For that, I'll need to add a TCP check.
It appears that keepalived's docs provide an example:
http://www.keepalived.org/LVS-NAT-Keepalived-HOWTO.html
However, their example involves loadbalancing, which just adds another layer of complexity I am not interested in.
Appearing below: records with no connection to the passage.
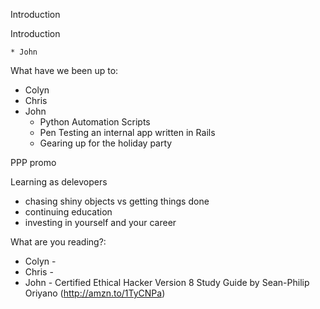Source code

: Introduction

Introduction

	* John

What have we been up to:

* Colyn
* Chris
* John
  * Python Automation Scripts
  * Pen Testing an internal app written in Rails
  * Gearing up for the holiday party

PPP promo

Learning as delevopers

* chasing shiny objects vs getting things done
* continuing education
* investing in yourself and your career

What are you reading?:

* Colyn - 
* Chris - 
* John - Certified Ethical Hacker Version 8 Study Guide by Sean-Philip Oriyano (http://amzn.to/1TyCNPa)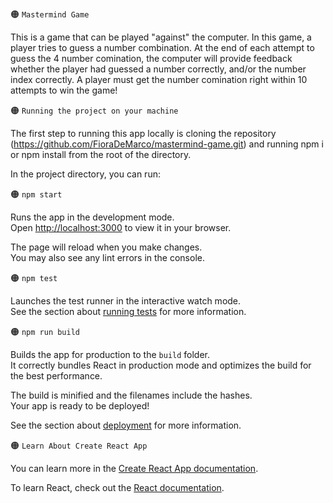 🟠 `Mastermind Game`

This is a game that can be played "against" the computer. In this game, a player tries to guess a number combination. At the end of each attempt to guess the 4 number comination, the computer will provide feedback whether the player had guessed a number correctly, and/or the number index correctly. A player must get the number comination right within 10 attempts to win the game!

<a href="https://upload.wikimedia.org/wikipedia/commons/2/2d/Mastermind.jpg"></a>

🟠 `Running the project on your machine`

The first step to running this app locally is cloning the repository (https://github.com/FioraDeMarco/mastermind-game.git) and running npm i or npm install from the root of the directory.

In the project directory, you can run:

🟠 `npm start`

Runs the app in the development mode.\
Open [http://localhost:3000](http://localhost:3000) to view it in your browser.

The page will reload when you make changes.\
You may also see any lint errors in the console.

🟠 `npm test`

Launches the test runner in the interactive watch mode.\
See the section about [running tests](https://facebook.github.io/create-react-app/docs/running-tests) for more information.

🟠 `npm run build`

Builds the app for production to the `build` folder.\
It correctly bundles React in production mode and optimizes the build for the best performance.

The build is minified and the filenames include the hashes.\
Your app is ready to be deployed!

See the section about [deployment](https://facebook.github.io/create-react-app/docs/deployment) for more information.

🟠 `Learn About Create React App`

You can learn more in the [Create React App documentation](https://facebook.github.io/create-react-app/docs/getting-started).

To learn React, check out the [React documentation](https://reactjs.org/).
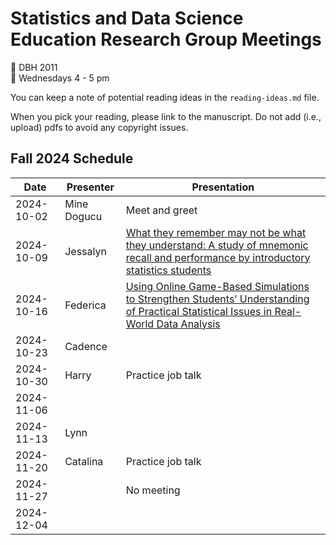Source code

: # Statistics and Data Science Education Research Group Meetings

:pushpin: DBH 2011   
:calendar: Wednesdays 4 - 5 pm

You can keep a note of potential reading ideas in the `reading-ideas.md` file. 

When you pick your reading, please link to the manuscript. Do not add (i.e., upload) pdfs to avoid any copyright issues. 

## Fall 2024 Schedule

| Date | Presenter | Presentation |
|------|-----------|---------|
|2024-10-02| Mine Dogucu | Meet and greet| 
|2024-10-09| Jessalyn | [What they remember may not be what they understand: A study of mnemonic recall and performance by introductory statistics students](https://www.tandfonline.com/doi/full/10.1080/26939169.2024.2334905) |
|2024-10-16| Federica | [Using Online Game-Based Simulations to Strengthen Students’ Understanding of Practical Statistical Issues in Real-World Data Analysis](https://www.tandfonline.com/doi/full/10.1080/00031305.2015.1075421?casa_token=7mvhs7P--GcAAAAA%3AcOx6fM8srz4nxDwmLAuOVCrKPxx36MrkqHO4E98fYps0Sun_le0NymklPTd3H-7SG4BpQ9-FLFb0eg) |
|2024-10-23| Cadence  ||
|2024-10-30| Harry | Practice job talk |
|2024-11-06|  |  |
|2024-11-13| Lynn ||
|2024-11-20| Catalina | Practice job talk |
|2024-11-27||No meeting|
|2024-12-04|||
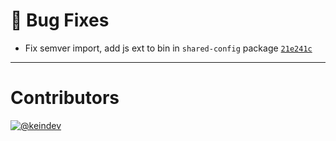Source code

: # :bug: Bug Fixes

- Fix semver import, add js ext to bin in `shared-config` package [`21e241c`](https://github.com/keindev/standard-shared-config/commit/21e241cd949debe3b9401ab518d82779e3bee4db)

---

# Contributors

[![@keindev](https://avatars.githubusercontent.com/u/4527292?v=4&s=40)](https://github.com/keindev)
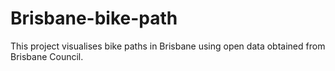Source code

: # Brisbane-bike-path
This project visualises bike paths in Brisbane using open data obtained from Brisbane Council.
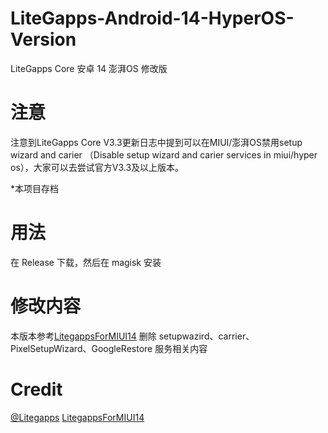 # LiteGapps-Android-14-HyperOS-Version
LiteGapps Core 安卓 14 澎湃OS 修改版
# 注意
注意到LiteGapps Core V3.3更新日志中提到可以在MIUI/澎湃OS禁用setup wizard and carier
（Disable setup wizard and carier services in miui/hyper os），大家可以去尝试官方V3.3及以上版本。
 
 *本项目存档

# 用法
在 Release 下载，然后在 magisk 安装

# 修改内容
本版本参考[LitegappsForMIUI14](https://github.com/67au/LitegappsForMIUI14)
删除 setupwazird、carrier、PixelSetupWizard、GoogleRestore 服务相关内容

# Credit
[@Litegapps](https://github.com/litegapps)
[LitegappsForMIUI14](https://github.com/67au/LitegappsForMIUI14)
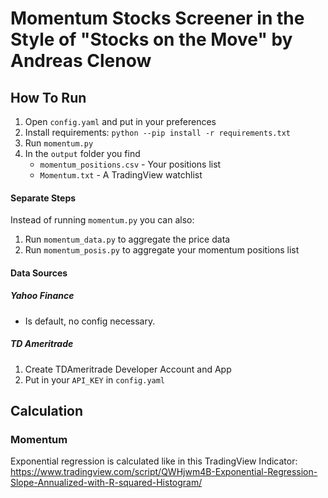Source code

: # Momentum Stocks Screener in the Style of "Stocks on the Move" by Andreas Clenow
## How To Run
1. Open `config.yaml` and put in your preferences 
2. Install requirements: `python --pip install -r requirements.txt`
3. Run `momentum.py`
4. In the `output` folder you find
   - `momentum_positions.csv` - Your positions list
   - `Momentum.txt` - A TradingView watchlist



#### Separate Steps

Instead of running `momentum.py` you can also:

1. Run `momentum_data.py` to aggregate the price data
2. Run `momentum_posis.py` to aggregate your momentum positions list



#### Data Sources

##### Yahoo Finance

- Is default, no config necessary.

##### TD Ameritrade

1. Create TDAmeritrade Developer Account and App
2. Put in your `API_KEY` in `config.yaml`



## Calculation

### Momentum

Exponential regression is calculated like in this TradingView Indicator: https://www.tradingview.com/script/QWHjwm4B-Exponential-Regression-Slope-Annualized-with-R-squared-Histogram/
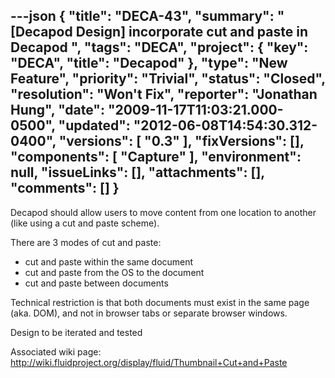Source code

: ---json
{
  "title": "DECA-43",
  "summary": "[Decapod Design] incorporate cut and paste in Decapod ",
  "tags": "DECA",
  "project": {
    "key": "DECA",
    "title": "Decapod"
  },
  "type": "New Feature",
  "priority": "Trivial",
  "status": "Closed",
  "resolution": "Won't Fix",
  "reporter": "Jonathan Hung",
  "date": "2009-11-17T11:03:21.000-0500",
  "updated": "2012-06-08T14:54:30.312-0400",
  "versions": [
    "0.3"
  ],
  "fixVersions": [],
  "components": [
    "Capture"
  ],
  "environment": null,
  "issueLinks": [],
  "attachments": [],
  "comments": []
}
---
Decapod should allow users to move content from one location to another (like using a cut and paste scheme).

There are 3 modes of cut and paste:

* cut and paste within the same document
* cut and paste from the OS to the document
* cut and paste between documents

Technical restriction is that both documents must exist in the same page (aka. DOM), and not in browser tabs or separate browser windows.

Design to be iterated and tested

Associated wiki page: <http://wiki.fluidproject.org/display/fluid/Thumbnail+Cut+and+Paste>

        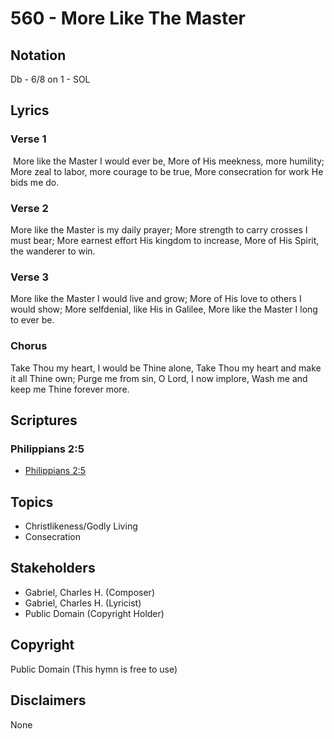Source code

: # 560 - More Like The Master

## Notation

Db - 6/8 on 1 - SOL

## Lyrics

### Verse 1

 More like the Master I would ever be, More of His meekness, more humility; More zeal to labor, more courage to be true, More consecration for work He bids me do.

### Verse 2

More like the Master is my daily prayer; More strength to carry crosses I must bear; More earnest effort His kingdom to increase, More of His Spirit, the wanderer to win.

### Verse 3

More like the Master I would live and grow; More of His love to others I would show; More selfdenial, like His in Galilee, More like the Master I long to ever be. 

### Chorus

Take Thou my heart, I would be Thine alone, Take Thou my heart and make it all Thine own; Purge me from sin, O Lord, I now implore, Wash me and keep me Thine forever more. 


## Scriptures

### Philippians 2:5

- [Philippians 2:5](https://www.biblegateway.com/passage/?search=Philippians%202%3A5)


## Topics

- Christlikeness/Godly Living
- Consecration

## Stakeholders

- Gabriel, Charles H. (Composer)
- Gabriel, Charles H. (Lyricist)
- Public Domain (Copyright Holder)

## Copyright

Public Domain
(This hymn is free to use)

## Disclaimers

None

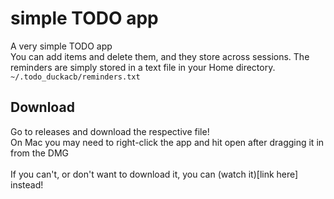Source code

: # simple TODO app
A very simple TODO app  
You can add items and delete them, and they store across sessions. The reminders are simply stored in a text file in your Home directory. `~/.todo_duckacb/reminders.txt`

## Download
Go to releases and download the respective file!  
On Mac you may need to right-click the app and hit open after dragging it in from the DMG
<br>
<br>
If you can't, or don't want to download it, you can (watch it)[link here] instead!
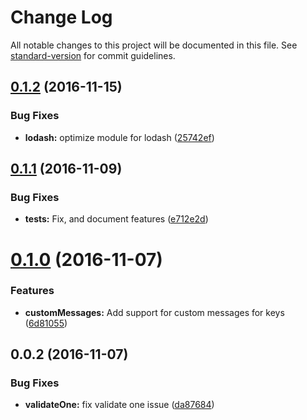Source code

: # Change Log

All notable changes to this project will be documented in this file. See [standard-version](https://github.com/conventional-changelog/standard-version) for commit guidelines.

<a name="0.1.2"></a>
## [0.1.2](https://github.com/Workpop/typed-validation/compare/v0.1.1...v0.1.2) (2016-11-15)


### Bug Fixes

* **lodash:** optimize module for lodash ([25742ef](https://github.com/Workpop/typed-validation/commit/25742ef))



<a name="0.1.1"></a>
## [0.1.1](https://github.com/Workpop/typed-validation/compare/v0.1.0...v0.1.1) (2016-11-09)


### Bug Fixes

* **tests:** Fix, and document features ([e712e2d](https://github.com/Workpop/typed-validation/commit/e712e2d))



<a name="0.1.0"></a>
# [0.1.0](https://github.com/Workpop/typed-validation/compare/v0.0.2...v0.1.0) (2016-11-07)


### Features

* **customMessages:** Add support for custom messages for keys ([6d81055](https://github.com/Workpop/typed-validation/commit/6d81055))



<a name="0.0.2"></a>
## 0.0.2 (2016-11-07)


### Bug Fixes

* **validateOne:** fix validate one issue ([da87684](https://github.com/Workpop/typed-validation/commit/da87684))
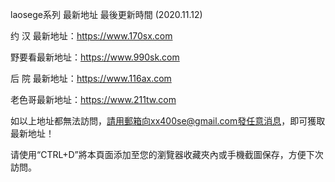 laosege系列 最新地址 最後更新時間 (2020.11.12)

约 汉 最新地址：https://www.170sx.com

野要看最新地址：https://www.990sk.com

后 院 最新地址：https://www.116ax.com

老色哥最新地址：https://www.211tw.com

如以上地址都無法訪問，請用郵箱向xx400se@gmail.com發任意消息，即可獲取最新地址！

请使用“CTRL+D”將本頁面添加至您的瀏覽器收藏夾內或手機截圖保存，方便下次訪問。
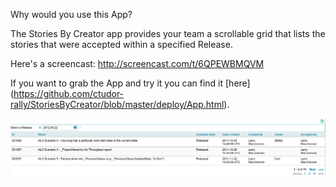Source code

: Why would you use this App?

The Stories By Creator app provides your team a scrollable grid that lists the stories that were accepted within a specified Release.

Here's a screencast: 
http://screencast.com/t/6QPEWBMQVM


If you want to grab the App and try it you can find it [here] (https://github.com/ctudor-rally/StoriesByCreator/blob/master/deploy/App.html).

![Alt text](https://github.com/ctudor-rally/StoriesByCreator/blob/master/deploy/ScreenShot.png)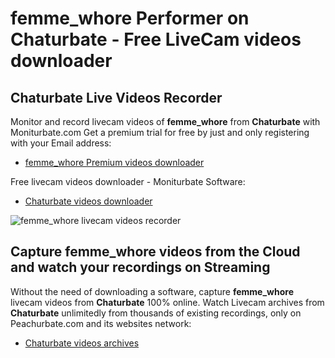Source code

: # femme_whore Performer on Chaturbate - Free LiveCam videos downloader

## Chaturbate Live Videos Recorder

Monitor and record livecam videos of **femme_whore** from **Chaturbate** with Moniturbate.com
Get a premium trial for free by just and only registering with your Email address:
* [femme_whore Premium videos downloader](https://moniturbate.com/request-demo-licence-key.html)

Free livecam videos downloader - Moniturbate Software:
* [Chaturbate videos downloader](https://moniturbate.com/moniturbate-download-software.html)

![femme_whore livecam videos recorder](https://peachurnet.com/templates/moniturbate-software.png)


## Capture femme_whore videos from the Cloud and watch your recordings on Streaming

Without the need of downloading a software, capture **femme_whore** livecam videos from **Chaturbate** 100% online.
Watch Livecam archives from **Chaturbate** unlimitedly from thousands of existing recordings, only on Peachurbate.com and its websites network:
* [Chaturbate videos archives](https://peachurnet.com/)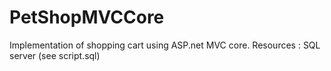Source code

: # PetShopMVCCore
Implementation of shopping cart using ASP.net MVC core. 
Resources : 
  SQL server (see script.sql)
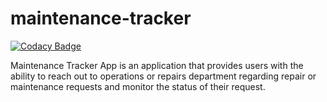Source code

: # maintenance-tracker

[![Codacy Badge](https://api.codacy.com/project/badge/Grade/c80959e209324ce3898b9869d56b83d4)](https://app.codacy.com/app/dessHub/maintenance-tracker?utm_source=github.com&utm_medium=referral&utm_content=dessHub/maintenance-tracker&utm_campaign=badger)

Maintenance Tracker App is an application that provides users with the ability to reach out to operations or repairs department regarding repair or maintenance requests and monitor the status of their request.

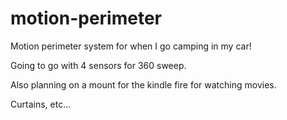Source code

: # motion-perimeter
Motion perimeter system for when I go camping in my car!

Going to go with 4 sensors for 360 sweep.

Also planning on a mount for the kindle fire for watching movies.

Curtains, etc...
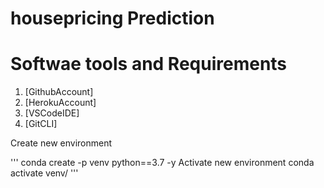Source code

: # housepricing Prediction

# Softwae tools and Requirements

1. [GithubAccount]
2. [HerokuAccount]
3. [VSCodeIDE]
4. [GitCLI]

Create new environment


'''
conda create -p venv python==3.7 -y
Activate new environment
conda activate venv/
'''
It looks like the block in question is:
TCP_CHECK { connect_timeout 3 connect_port 22 }
I tried to use my best guess as to how to configure this:
bastion01:
global_defs {
notification_email {
dev@null.com
}
notification_email_from lb1@mydomain.com
smtp_server localhost
smtp_connect_timeout 30
}
vrrp_instance VI_1 {
state MASTER
interface eth0
virtual_router_id 101
priority 101
advert_int 1
authentication {
auth_type PASS
auth_pass 1111
}
virtual_ipaddress {
192.168.0.12
}
}
real_server 192.168.0.10 22 {
weight 1
TCP_CHECK {
connect_timeout 3
connect_port 22
}
}
real_server 192.168.0.11 22 {
weight 1
TCP_CHECK {
connect_timeout 3
connect_port 22
}
}
bastion02:
global_defs {
notification_email {
dev@null.com
}
notification_email_from lb2@mydomain.com
smtp_server localhost
smtp_connect_timeout 30
}
vrrp_instance VI_1 {
state MASTER
interface eth0
virtual_router_id 101
priority 100
advert_int 1
authentication {
auth_type PASS
auth_pass 1111
}
virtual_ipaddress {
192.168.0.12
}
}
real_server 192.168.0.10 22 {
weight 1
TCP_CHECK {
connect_timeout 3
connect_port 22
}
}
real_server 192.168.0.11 22 {
weight 1
TCP_CHECK {
connect_timeout 3
connect_port 22
}
}
But this didn't work, it didn't understand the real_server blocks. Ok fine, maybe I can't get away with failover only, maybe the tcp check is part of the lb component of keepalived, so I must use load balancing here. This is fine, couldn't hurt. So...configs now become (taken directly from http://www.keepalived.org/LVS-NAT-Keepalived-HOWTO.html ):
bastion01:
global_defs {
notification_email {
dev@null.com
}
notification_email_from lb1@mydomain.com
smtp_server localhost
smtp_connect_timeout 30
}
vrrp_instance VI_1 {
state MASTER
interface eth0
virtual_router_id 101
priority 101
advert_int 1
authentication {
auth_type PASS
auth_pass 1111
}
virtual_ipaddress {
192.168.0.12
}
}
virtual_server 192.168.1.11 22 {
delay_loop 6
lb_algo rr
lb_kind NAT
nat_mask 255.255.255.0
protocol TCP
real_server 192.168.0.10 22 {
weight 1
TCP_CHECK {
connect_timeout 3
connect_port 22
}
}
real_server 192.168.0.11 22 {
weight 1
TCP_CHECK {
connect_timeout 3
connect_port 22
}
}
}
bastion02:
global_defs {
notification_email {
dev@null.com
}
notification_email_from lb2@mydomain.com
smtp_server localhost
smtp_connect_timeout 30
}
vrrp_instance VI_1 {
state MASTER
interface eth0
virtual_router_id 101
priority 100
advert_int 1
authentication {
auth_type PASS
auth_pass 1111
}
virtual_ipaddress {
192.168.0.12
}
}
virtual_server 192.168.1.11 22 {
delay_loop 6
lb_algo rr
lb_kind NAT
nat_mask 255.255.255.0
protocol TCP
real_server 192.168.0.10 22 {
weight 1
TCP_CHECK {
connect_timeout 3
connect_port 22
}
}
real_server 192.168.0.11 22 {
weight 1
TCP_CHECK {
connect_timeout 3
connect_port 22
}
}
}
This just straight up does not work.
When I stop ssh on bastion01 and try to ssh to the floating ip, I get connection refused, the ip doesn't fail over to bastion02.
In the logs on bastion01:
bastion01 Keepalived_healthcheckers[11613]: Check on service [192.168.0.10]:22 failed after 1 retry.
bastion01 Keepalived_healthcheckers[11613]: Removing service [192.168.0.10]:22 from VS [192.168.1.11]:22
How do I convince keepalived to actually failover the floating ip when the TCP health check fails?